Oklahoma Sooners Baseball program just took a massive blow and got a huge boost all in the same week
The Oklahoma Sooners are now a premier baseball program after winning the National Championship and having several players drafted in the MLB Draft.
The Oklahoma Sooners have pretty much always been considered a football school first. Then, softball and gymnastics follow with dynasties being built and sustained there over the last ten years. Now, OU can be considered a baseball school, too. They just won the National Championship, so I’d say that’s fair.
Not only did they do that, but something else helps them claim that title. They had eight players drafted during this week’s MLB Draft. Now, that means two things. Firstly, that’s a huge boost to their program. It shows players who want to play for OU, a National Champion, that they send players to the big leagues. The downside of all this, because there is a downside, is that they just lost a lot of good players.
Here are all the players drafted this week who played for Skip Johnson and Oklahoma this past season:
Sooners Baseball Players Drafted
– No. 99 OF/C Brendan Brock (NYY)
– No. 141 SS Jaxon Willits (LAA)
– No. 148 RHP LJ Mercurius (AZ)
– No. 184 C Deiten Lachance (CLE)
– No. 269 3B Camden Johnson (KC)
– No. 413 RHP Mason Bixby (TB)
– No. 435 LHP Cameron Johnson (CHW)
– No. 533 LHP Nate Smithburg (TB)
This now makes it insanely hard to go back-to-back. And that’s already hard enough. Back-to-back championships in college baseball are extraordinarily difficult. The last team to accomplish the feat was South Carolina in 2010 and 2011. LSU came close with titles in 2023 and 2025, but no program has managed consecutive crowns since.

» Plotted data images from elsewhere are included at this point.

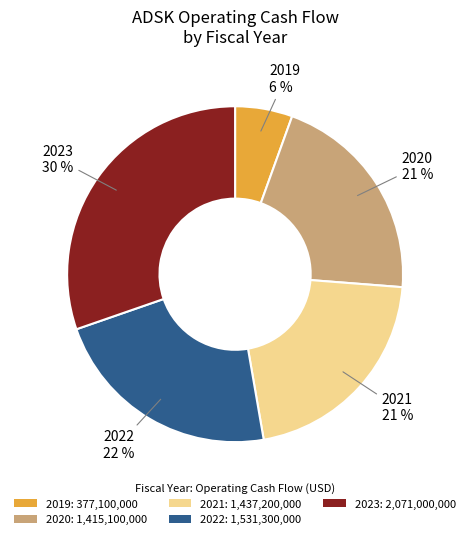

Is the sum of 2023 and 2022 greater than half?

Yes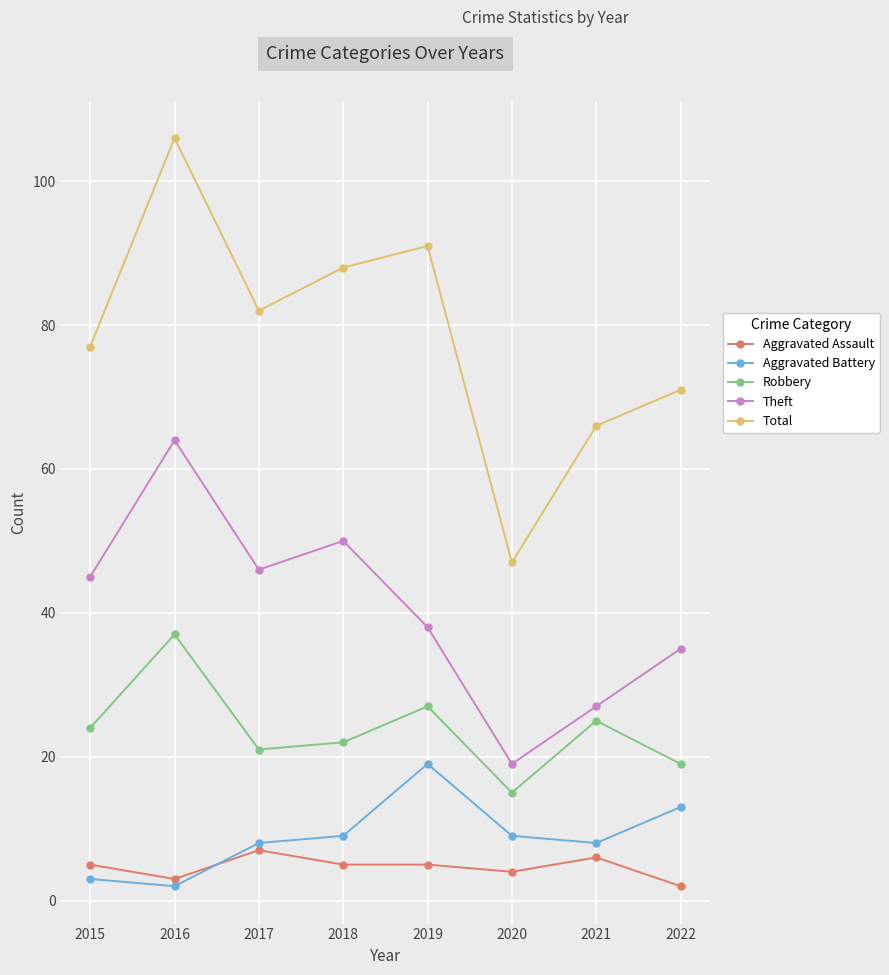

How many data points does each series have?

8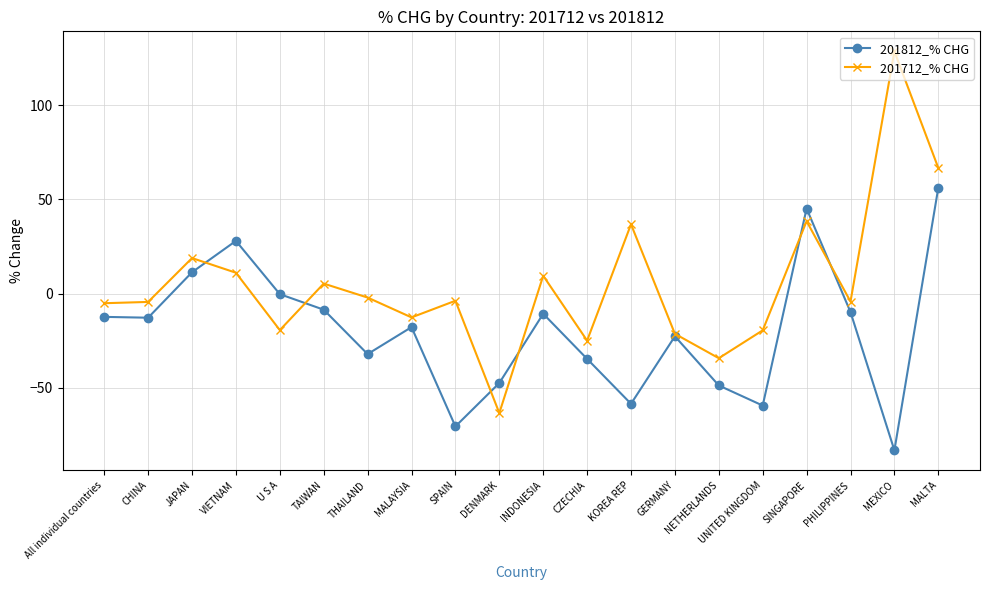

Which series has the widest spread of values?

201712_% CHG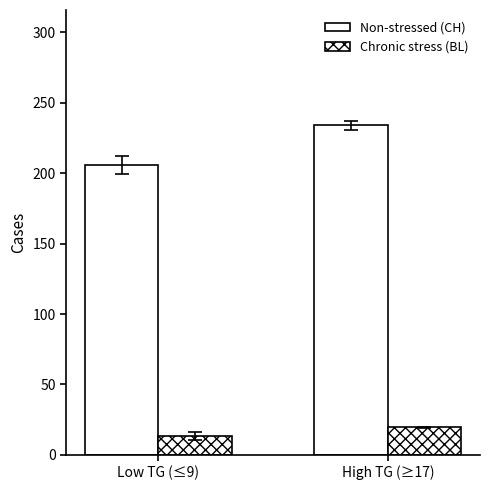

Which category has the highest value in the Chronic stress (BL) series?

High TG (≥17)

Oklahoma has reached this stage before, reaching the championship series in 2022 against Ole Miss, where it fell short. Winning it all this time around changes the program’s identity. They are, as we already said, now a baseball school. They are still returning a very large portion of their pitching staff that played lights out.
The Sooners captured their first national championship since 1994, and the combination of returning talent and staff investment suggests they aren’t content with a single title. If anyone can put together a squad capable of repeating, it feels like Skip Johnson is the guy.